= Take My Hand, Precious Lord =

Song written and composed by Thomas A. Dorsey

"Take My Hand, Precious Lord" (a.k.a. "Precious Lord, Take My Hand") is a gospel song with lyrics by Thomas A. Dorsey. The music to the song was adapted by Dorsey from George N. Allen's hymn tune "Maitland". Dorsey's familiarity with this tune was through the Protestant hymn "Must Jesus Bear the Cross Alone" which used a 1693 text by Thomas Shepherd. This text was set to the tune of "Maitland" by Allen in 1844.

==History==
Dorsey wrote the lyrics to "Take My Hand, Precious Lord" in response to his inconsolable bereavement at the deaths of his wife, Nettie Harper, and his infant son in August 1932. Nettie died while giving birth to their child. Their son died two days after being born. The protestant hymn "Must Jesus Bear the Cross Alone" became Dorsey's inspiration for the music to the song. This hymn used a 1693 text by Thomas Shepherd but with an 1844 musical setting composed by George Nelson Allen known separately as "Maitland". Dorsey's account of the creation of "Precious Lord" was filmed for the 1982 gospel music documentary Say Amen, Somebody.

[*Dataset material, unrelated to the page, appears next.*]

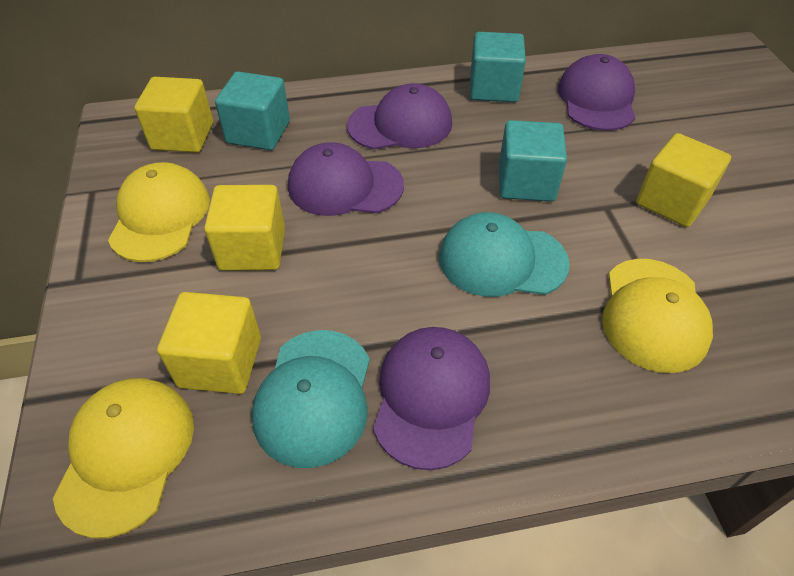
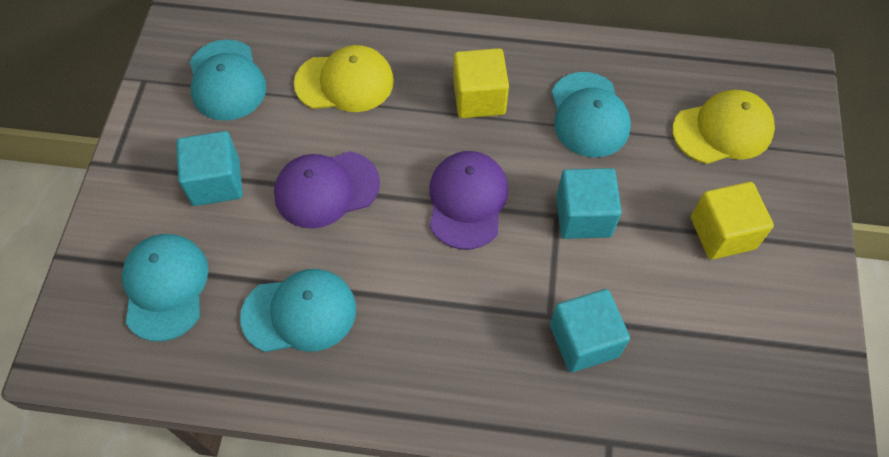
purple cap: 4 -> 2
turquoise cap: 2 -> 4
yellow cap: 3 -> 2
yellow cube: 4 -> 2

An early recording of "Take My Hand, Precious Lord" was made on February 16, 1937, by the Heavenly Gospel Singers (Bluebird B6846). "Take My Hand, Precious Lord" was first published in 1938. "Take My Hand, Precious Lord" is published in more than 40 languages.

==Performances==
It was Martin Luther King Jr.'s favorite song, and he often invited gospel singer Mahalia Jackson to sing it at civil rights rallies to inspire crowds; at his request she sang it at his funeral in April 1968. King's last words before his assassination was a request for musician Ben Branch to play it at a service he was due to attend that night. King's exact last words were "Ben, make sure you play 'Take My Hand, Precious Lord' in the meeting tonight. Play it real pretty." Opera singer Leontyne Price sang it at the state funeral of President Lyndon B. Johnson in January 1973, and Aretha Franklin sang it at Mahalia Jackson's funeral in 1972. Franklin also recorded a live version of the song for her album Amazing Grace (1972) as a medley with "You've Got a Friend". It was sung by Nina Simone at the Westbury Music Fair on April 7, 1968, three days after King's assassination. That evening was dedicated to him and recorded on the album 'Nuff Said!. It was also performed by Ledisi in the movie and soundtrack for Selma in which Ledisi portrays Mahalia Jackson. It was also performed by Beyoncé at the 57th Annual Grammy Awards on February 8, 2015. Dave Grohl recited the lyrics of the song at a remembrance service for his friend, Lemmy from Motörhead, in January 2016.

==Recordings==
Many notable musicians have recorded "Take My Hand, Precious Lord". It was recorded by Mahalia Jackson on Tuesday March 27, 1956, on the album Bless This House (Columbia Records CL 899) with The Fall-Jones Ensemble: Mildred Falls (piano), Ralph Jones (organ).

- 1938: Selah Jubilee Singers (Decca 7598)
- 1939: The Soul Stirrers (Down Beat 103)
- 1941: Sister Rosetta Tharpe (Decca 8610)
- 1954: The Blind Boys Of Alabama on Oh Lord, Stand By Me (Speciality)
- 1954: Little Jimmy Dickens on Old Country Church (Columbia)
- 1956: Mahalia Jackson on Bless This House (Columbia)
- 1956: Aretha Franklin on Songs of Faith
- 1957: Elvis Presley on Elvis' Christmas Album (RCA Victor)
- 1961: Blind Connie Williams
- 1962: Jim Reeves on We Thank Thee (RCA Victor)
- 1963: Ralph Carmichael on Hymns at Sunset (Capitol, re-released in 1972 on Light Records)
- 1982: Al Green on Precious Lord (Grammy winner)
- 1984: Denny Correll on Golden Hymns (DC Records)
- 1973 Link Wray on Beans and Fatback (Virgin)
- 2014: Ledisi from Selma
- 2017: Dee Dee Bridgewater on Memphis... Yes, I'm Ready
- 2019: Kimbra on Offering, 2019 charity album
- 2023: Kristin Hayter on Saved!

==Accolades==
"Take My Hand, Precious Lord" was inducted into the Christian Music Hall of Fame in 2007. It was also included in the list of Songs of the Century, by the Recording Industry Association of America and the National Endowment for the Arts. In 2012, Mahalia Jackson's recording of "Precious Lord, Take My Hand" was honored with the Grammy Hall of Fame Award.

In June 2026, CBS News included the song in its list of the 250 essential American songs of the past 250 years.